Samstag, 14. Februar 2015

Birdman

Zu seinen weithin als solche anerkannten Meisterwerken zählt Alfred Hitchcocks Rope (dt.: Cocktail für eine Leiche) von 1948 nicht. Dass der Film mitunter den Ruf einer etwas bemühten Fingerübung genießt, ist dem Umstand geschuldet, dass der Versuch eines perfekten Mordes in scheinbar einer einzigen Kameraeinstellung erzählt wird. Die damals aus technischen Gründen dennoch notwendigen Schnitte versteckt Hitchcock aus heutiger Sicht eher stümperhaft. Dagegen wirken jüngere Experimente wie Michael Hanekes Code Inconnu (2000), in dem zumindest jede Szene aus einer schnittlosen Plansequenz besteht, oder Timecode (2000) von Mike Figgis, der sich in vier gleichzeitig sichtbaren Einstellungen à 90 Minuten entfaltet, virtuoser. 

Wenn Alejandro González Iñárritu das Hitchcock'sche Prinzip nun in Birdman aufgreift, ist das weit mehr als eine Spielerei. Formalen Mut hat der Mexikaner ohnehin längst in seinem Erstling Amores Perros und seinem Beitrag zum 9/11-Omnibusfilm 11'09"01 unter Beweis gestellt.

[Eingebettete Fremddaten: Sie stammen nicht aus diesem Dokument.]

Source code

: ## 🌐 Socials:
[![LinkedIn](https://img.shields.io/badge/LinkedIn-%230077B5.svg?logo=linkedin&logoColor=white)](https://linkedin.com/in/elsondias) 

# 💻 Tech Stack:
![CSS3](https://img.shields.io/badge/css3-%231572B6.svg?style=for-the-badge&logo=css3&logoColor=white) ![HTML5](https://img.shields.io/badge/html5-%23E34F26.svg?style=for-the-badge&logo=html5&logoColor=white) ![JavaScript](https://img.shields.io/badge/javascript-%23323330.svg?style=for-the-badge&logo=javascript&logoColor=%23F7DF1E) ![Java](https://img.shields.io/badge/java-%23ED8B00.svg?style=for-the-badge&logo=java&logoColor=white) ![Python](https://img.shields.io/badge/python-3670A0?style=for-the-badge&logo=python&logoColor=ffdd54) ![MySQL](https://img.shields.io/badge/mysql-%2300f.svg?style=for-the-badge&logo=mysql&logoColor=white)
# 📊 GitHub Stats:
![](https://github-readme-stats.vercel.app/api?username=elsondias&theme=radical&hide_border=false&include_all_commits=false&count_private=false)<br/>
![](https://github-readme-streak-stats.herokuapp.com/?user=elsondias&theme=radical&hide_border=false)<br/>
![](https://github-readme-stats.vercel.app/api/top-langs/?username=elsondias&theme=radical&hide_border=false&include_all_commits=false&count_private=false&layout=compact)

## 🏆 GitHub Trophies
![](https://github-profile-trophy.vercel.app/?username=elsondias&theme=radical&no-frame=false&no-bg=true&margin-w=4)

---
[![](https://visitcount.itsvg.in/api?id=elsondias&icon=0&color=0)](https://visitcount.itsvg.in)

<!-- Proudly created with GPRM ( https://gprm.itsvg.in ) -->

Dass sein neues Werk so gut wie keine sichtbaren Cuts enthält, werden wohl überhaupt nur trainierte Cineasten früh bemerken. Wie nachhaltig Iñárritu nicht alleine durch diese vergleichsweise radikale Entscheidung den Zuschauer in die Welt seiner Erzählung entführt, das geschieht ohnehin unabhängig von jedem Bewusstsein für das stilistische Wie. Im wahrsten Sinne hinter die Kulissen einer Theater-Produktion saugt uns dieser unwiderstehliche Film bereits von seiner ersten Minute an. 

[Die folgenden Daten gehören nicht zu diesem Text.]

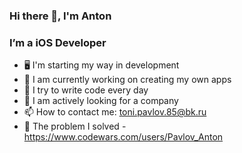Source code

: ### Hi there 👋, I'm Anton
 
### I’m a iOS Developer

- 🖥 I'm starting my way in development
- 🔭 I am currently working on creating my own apps
- 🌱 I try to write code every day
- 👯 I am actively looking for a company
- 📫 How to contact me: toni.pavlov.85@bk.ru
- 🌝 The problem I solved - https://www.codewars.com/users/Pavlov_Anton


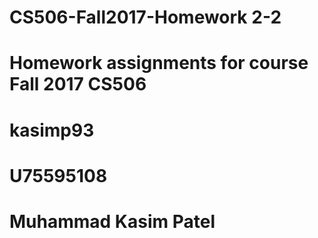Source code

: # CS506-Fall2017-Homework 2-2

# Homework assignments for course Fall 2017 CS506
# kasimp93
# U75595108
# Muhammad Kasim Patel
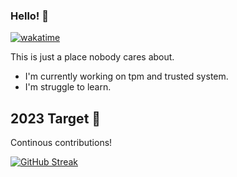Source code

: ### Hello! 👋

[![wakatime](https://wakatime.com/badge/user/008ff432-30a8-46b1-84c9-e71859ddcbed.svg)](https://wakatime.com/@008ff432-30a8-46b1-84c9-e71859ddcbed)

This is just a place nobody cares about.

- I'm currently working on tpm and trusted system.
- I'm struggle to learn.

## 2023 Target 🎯

Continous contributions!

[![GitHub Streak](https://streak-stats.demolab.com?user=imcmy&theme=icegray)](https://git.io/streak-stats)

Michael Keaton spielt sich in Birdman im Grunde selbst. Als abgehalfterter Movie-Star lechzt der faltige Mann nach dem nicht nur künstlerischen Sinn. Gefunden zu haben glaubt er diesen in einem Raymond-Carver-Stück, das er nun also für eine Broadway-Bühne adaptiert hat. Die Regie und Hauptrolle übernimmt er gleich ebenfalls, und damit beginnen die Probleme erst. Keaton spielt den Starschauspieler vergangener Tage als Getriebenen, als Mann mit tendenziellem Fatalismus und vielleicht sogar Superkräften. Unmittelbar vor der Vorpremiere wird dieser mit seiner verständnisvollen Ex-Frau (Amy Ryan), seiner vollkommen verständnislosen Tochter (Emma Stone) und einer angeblich schwangeren Bettgefährtin (Andrea Riseborough) konfrontiert. Als noch explosiver erweist sich zunächst allerdings die Neubesetzung eines Schlüsselparts durch einen ego- und exzentrischen Mimen, den Edward Norton mit einer gehörigen Portion Selbstironie gibt. 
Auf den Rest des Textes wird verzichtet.